Work instructions —
Return all of the material exactly; no line may be dropped.

◆ ◆ ◆ ◆ ◆ ◆ ◆

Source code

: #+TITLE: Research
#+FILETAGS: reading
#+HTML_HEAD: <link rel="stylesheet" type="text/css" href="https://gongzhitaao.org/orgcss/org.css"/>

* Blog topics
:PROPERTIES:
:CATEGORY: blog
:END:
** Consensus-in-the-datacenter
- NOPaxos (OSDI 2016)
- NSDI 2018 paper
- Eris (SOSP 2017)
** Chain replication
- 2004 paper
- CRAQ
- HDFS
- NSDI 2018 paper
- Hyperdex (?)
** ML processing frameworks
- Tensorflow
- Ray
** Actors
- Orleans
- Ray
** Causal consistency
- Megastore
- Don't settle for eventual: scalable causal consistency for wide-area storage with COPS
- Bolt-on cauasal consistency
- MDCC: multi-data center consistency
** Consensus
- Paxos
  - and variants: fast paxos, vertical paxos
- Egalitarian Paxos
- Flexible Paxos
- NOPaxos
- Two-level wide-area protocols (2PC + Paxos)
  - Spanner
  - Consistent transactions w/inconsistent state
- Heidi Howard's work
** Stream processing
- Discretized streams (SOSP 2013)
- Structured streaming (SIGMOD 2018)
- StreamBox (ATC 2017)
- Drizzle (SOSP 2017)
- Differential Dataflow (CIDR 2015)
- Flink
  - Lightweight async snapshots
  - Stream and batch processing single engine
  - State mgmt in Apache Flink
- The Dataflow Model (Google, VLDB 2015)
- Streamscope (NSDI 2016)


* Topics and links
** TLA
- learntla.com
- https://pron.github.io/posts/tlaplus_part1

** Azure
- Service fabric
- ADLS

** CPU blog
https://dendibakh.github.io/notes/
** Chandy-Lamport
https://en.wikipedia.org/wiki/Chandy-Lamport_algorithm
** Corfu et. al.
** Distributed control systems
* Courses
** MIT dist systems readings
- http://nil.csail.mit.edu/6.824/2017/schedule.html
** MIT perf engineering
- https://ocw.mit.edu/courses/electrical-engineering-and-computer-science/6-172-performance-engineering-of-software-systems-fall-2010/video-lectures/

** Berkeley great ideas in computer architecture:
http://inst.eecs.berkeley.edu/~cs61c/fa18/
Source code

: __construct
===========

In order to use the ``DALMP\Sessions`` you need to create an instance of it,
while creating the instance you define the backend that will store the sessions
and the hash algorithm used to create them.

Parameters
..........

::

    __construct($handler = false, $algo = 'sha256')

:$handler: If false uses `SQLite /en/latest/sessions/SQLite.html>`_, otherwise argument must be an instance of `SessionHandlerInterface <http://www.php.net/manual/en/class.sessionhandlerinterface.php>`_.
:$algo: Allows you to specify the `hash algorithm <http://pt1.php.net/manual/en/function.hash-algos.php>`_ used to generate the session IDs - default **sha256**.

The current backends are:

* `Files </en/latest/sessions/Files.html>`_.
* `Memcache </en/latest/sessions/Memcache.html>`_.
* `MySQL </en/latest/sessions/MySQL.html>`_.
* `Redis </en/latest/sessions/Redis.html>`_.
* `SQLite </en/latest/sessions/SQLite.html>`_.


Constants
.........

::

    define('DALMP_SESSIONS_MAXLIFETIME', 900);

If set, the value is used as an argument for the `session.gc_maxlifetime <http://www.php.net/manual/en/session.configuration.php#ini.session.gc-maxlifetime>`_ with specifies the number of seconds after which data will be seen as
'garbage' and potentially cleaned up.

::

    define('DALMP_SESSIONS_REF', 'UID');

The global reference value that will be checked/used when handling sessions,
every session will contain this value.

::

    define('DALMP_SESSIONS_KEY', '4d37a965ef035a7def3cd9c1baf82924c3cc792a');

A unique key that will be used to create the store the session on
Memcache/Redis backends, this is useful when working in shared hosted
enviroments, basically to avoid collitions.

◆ ◆ ◆ ◆ ◆ ◆ ◆

Task output —
Source code

: #+TITLE: Research
#+FILETAGS: reading
#+HTML_HEAD: <link rel="stylesheet" type="text/css" href="https://gongzhitaao.org/orgcss/org.css"/>

* Blog topics
:PROPERTIES:
:CATEGORY: blog
:END:
** Consensus-in-the-datacenter
- NOPaxos (OSDI 2016)
- NSDI 2018 paper
- Eris (SOSP 2017)
** Chain replication
- 2004 paper
- CRAQ
- HDFS
- NSDI 2018 paper
- Hyperdex (?)
** ML processing frameworks
- Tensorflow
- Ray
** Actors
- Orleans
- Ray
** Causal consistency
- Megastore
- Don't settle for eventual: scalable causal consistency for wide-area storage with COPS
- Bolt-on cauasal consistency
- MDCC: multi-data center consistency
** Consensus
- Paxos
  - and variants: fast paxos, vertical paxos
- Egalitarian Paxos
- Flexible Paxos
- NOPaxos
- Two-level wide-area protocols (2PC + Paxos)
  - Spanner
  - Consistent transactions w/inconsistent state
- Heidi Howard's work
** Stream processing
- Discretized streams (SOSP 2013)
- Structured streaming (SIGMOD 2018)
- StreamBox (ATC 2017)
- Drizzle (SOSP 2017)
- Differential Dataflow (CIDR 2015)
- Flink
  - Lightweight async snapshots
  - Stream and batch processing single engine
  - State mgmt in Apache Flink
- The Dataflow Model (Google, VLDB 2015)
- Streamscope (NSDI 2016)


* Topics and links
** TLA
- learntla.com
- https://pron.github.io/posts/tlaplus_part1

** Azure
- Service fabric
- ADLS

** CPU blog
https://dendibakh.github.io/notes/
** Chandy-Lamport
https://en.wikipedia.org/wiki/Chandy-Lamport_algorithm
** Corfu et. al.
** Distributed control systems
* Courses
** MIT dist systems readings
- http://nil.csail.mit.edu/6.824/2017/schedule.html
** MIT perf engineering
- https://ocw.mit.edu/courses/electrical-engineering-and-computer-science/6-172-performance-engineering-of-software-systems-fall-2010/video-lectures/

** Berkeley great ideas in computer architecture:
http://inst.eecs.berkeley.edu/~cs61c/fa18/
Source code

: __construct
===========

In order to use the ``DALMP\Sessions`` you need to create an instance of it,
while creating the instance you define the backend that will store the sessions
and the hash algorithm used to create them.

Parameters
..........

::

    __construct($handler = false, $algo = 'sha256')

:$handler: If false uses `SQLite /en/latest/sessions/SQLite.html>`_, otherwise argument must be an instance of `SessionHandlerInterface <http://www.php.net/manual/en/class.sessionhandlerinterface.php>`_.
:$algo: Allows you to specify the `hash algorithm <http://pt1.php.net/manual/en/function.hash-algos.php>`_ used to generate the session IDs - default **sha256**.

The current backends are:

* `Files </en/latest/sessions/Files.html>`_.
* `Memcache </en/latest/sessions/Memcache.html>`_.
* `MySQL </en/latest/sessions/MySQL.html>`_.
* `Redis </en/latest/sessions/Redis.html>`_.
* `SQLite </en/latest/sessions/SQLite.html>`_.


Constants
.........

::

    define('DALMP_SESSIONS_MAXLIFETIME', 900);

If set, the value is used as an argument for the `session.gc_maxlifetime <http://www.php.net/manual/en/session.configuration.php#ini.session.gc-maxlifetime>`_ with specifies the number of seconds after which data will be seen as
'garbage' and potentially cleaned up.

::

    define('DALMP_SESSIONS_REF', 'UID');

The global reference value that will be checked/used when handling sessions,
every session will contain this value.

::

    define('DALMP_SESSIONS_KEY', '4d37a965ef035a7def3cd9c1baf82924c3cc792a');

A unique key that will be used to create the store the session on
Memcache/Redis backends, this is useful when working in shared hosted
enviroments, basically to avoid collitions.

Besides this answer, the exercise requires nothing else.